• [Task inputs]:
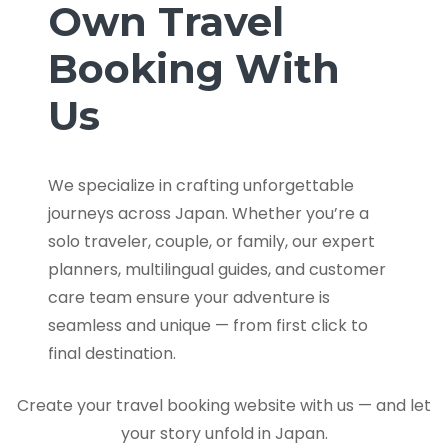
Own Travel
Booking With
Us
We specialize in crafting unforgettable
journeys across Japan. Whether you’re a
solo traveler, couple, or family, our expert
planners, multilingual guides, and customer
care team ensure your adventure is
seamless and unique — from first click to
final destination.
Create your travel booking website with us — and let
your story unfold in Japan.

• [What the task asks]:
The lines to return run from the one containing "We specialize in crafting unforgettable" through the last line of the records above. Give them exactly and include nothing more.

• [Written response]:
We specialize in crafting unforgettable
journeys across Japan. Whether you’re a
solo traveler, couple, or family, our expert
planners, multilingual guides, and customer
care team ensure your adventure is
seamless and unique — from first click to
final destination.
Create your travel booking website with us — and let
your story unfold in Japan.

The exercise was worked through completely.